Contrairement à ce que leur nom (référence au paradis des marins irlandais) ou leur style (auto-proclamé irish speedfolk) laissent à penser, Fiddler’s Green est bien un groupe allemand. Ils officient depuis les années 90, et leur punk-rock celtique est dans la droite ligne des Dropkick Murphy’s ou des Real McKenzies. C’est donc avec beaucoup d’enthousiasme que j’attendais leur passage à Berlin.
Et pourtant, il faut dire que ça n’avait pas très bien commencé. Coincée dans un bus pour traverser la moitié de la ville, j’angoissais à l’idée d’être en retard, et j’ai d’ailleurs raté toute la première partie. J’arrive au pas de course au Postbahnhof Club, et j’apprends que je n’aurai pas le photopass promis par l’organisation. Je me retrouve donc dans la fosse comme tout le monde, et alors que j’essaie de me trouver une place pas trop naze pour prendre des photos, je me fais refouler par un berlinois hostile qui me fait clairement comprendre que ce bout de barrière lui appartient personnellement, depuis trois générations.
Bref, je ne suis pas tout à fait dans l’ambiance festive du moment lorsque les musiciens de Fiddler’s Green débarquent sur scène. Ils sont six gars habillés en costard noir avec cravate, comme cela se fait souvent sur la scène trad irlandaise. Ça ne fait pas très punk, du coup, surtout que le bassiste a une barbe de hipster et le chanteur des lunettes de comptable. Globalement, l’ambiance restera sage, mais qu’importe puisque la musique est bonne !
Nous avons donc sur scène deux guitaristes, qui alterneront entre électrique, acoustique, mais aussi banjo et bouzouki, un bassiste, un batteur, et deux instruments mélodiques : violon et accordéon. Le violon sera d’ailleurs l’instrument prédominant sur le reste. C’est lui qui assure les mélodies et tisse le lien d’une chanson à l’autre.
Les Fiddler’s Green sont là pour défendre leur dernier album, Devil’s Dozen, c’est donc naturellement qu’ils joueront plusieurs titres de celui-ci, All the way et Mr Tickle par exemple, mais ils reprendront également nombre de leurs plus anciens morceaux, bien connus par les fans. On retrouve parmi elles plusieurs reprises de mélodies traditionnelles irlandaises que de nombreux groupes ont déjà reprises avant eux, telles que The rocky road to Dublin. Mais aussi, plus surprenant, une réinterprétation de Bella Ciao.

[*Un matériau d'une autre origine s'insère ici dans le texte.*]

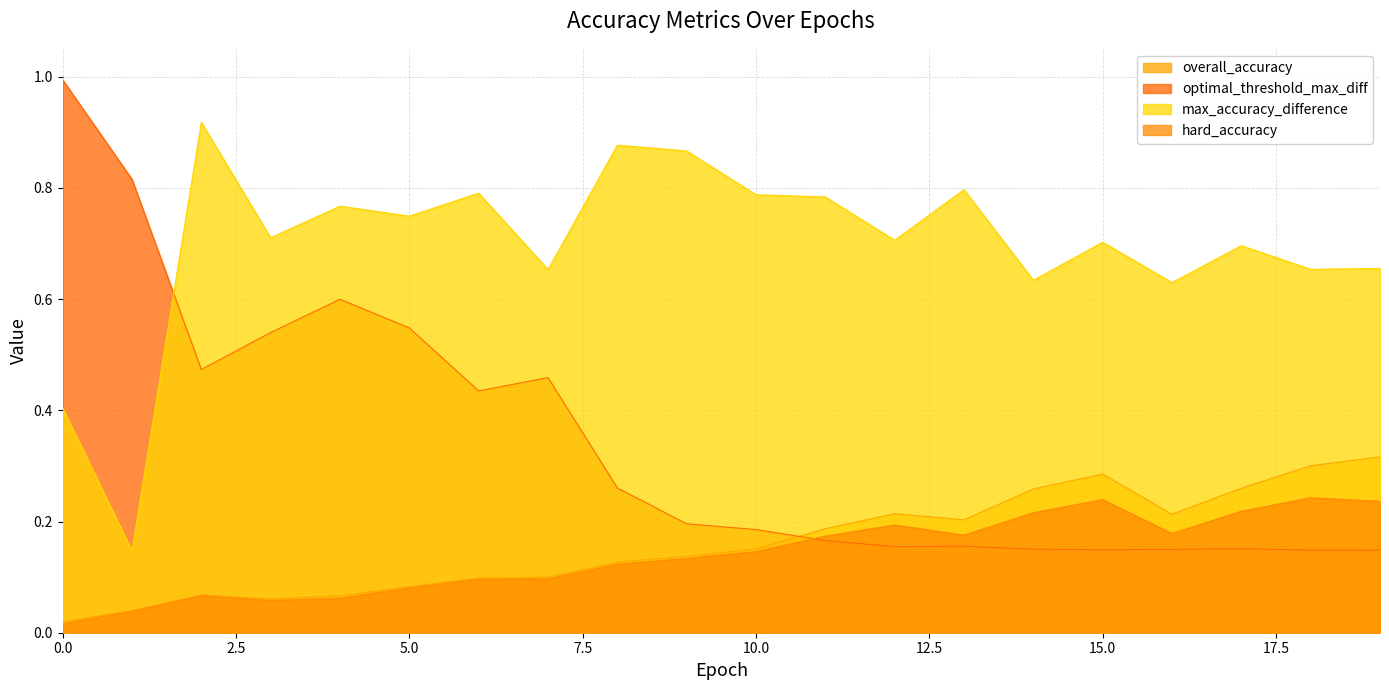

How many lines are shown in the chart?

4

Ce que j’aime bien chez Fiddler’s Green, c’est qu’ils font des efforts sur les voix, le chanteur chante juste, et les autres musiciens l’accompagnent, pas seulement pour donner une ambiance de potes de bars qui beuglent ensemble, mais avec de vraies harmonies bien pensées. Je ne m’attendais pas à ce que ce soit aussi bien rendu en concert que sur CD, conditions de live oblige, mais c’était honorable. La voix du frontman, Ralf, s’entendait clairement, et quand ses compères chantaient avec lui, c’était tout à fait audible. Ralf laissera parfois la place à Pat, le guitariste, sur certaines chansons.
Le set alterne des morceaux festifs, où les influences punk, mais aussi ska et reggae, se font clairement sentir, et d’autres plus calmes où les mélodies au violon prennent toute leur ampleur. On aura d’ailleurs droit à un chouette duo violon-bodhran, qui nous rappelle que les racines de la musique de Fiddler’s Green sont avant tout dans le trad irlandais.
Côté ambiance, c’est assez calme, malgré les tentatives du groupe d’interagir avec le public. Ils en viennent même à signaler que le public criait plus fort lors de leur concert de la veille à Hambourg, ce qui a le mérite de réveiller un peu l’assemblée, et la deuxième partie du concert sera plus dynamique. C’est aussi à ce moment que le groupe entonne leurs tubes, tels que The night Pat Murphy died, et ma préférée, Folk’s not dead.
Après deux rappels, le groupe sort de scène et les punks remettent leurs T-shirts par dessus leur cravate. Malgré l’ambiance un peu décevante, c’était quand même un chouette concert.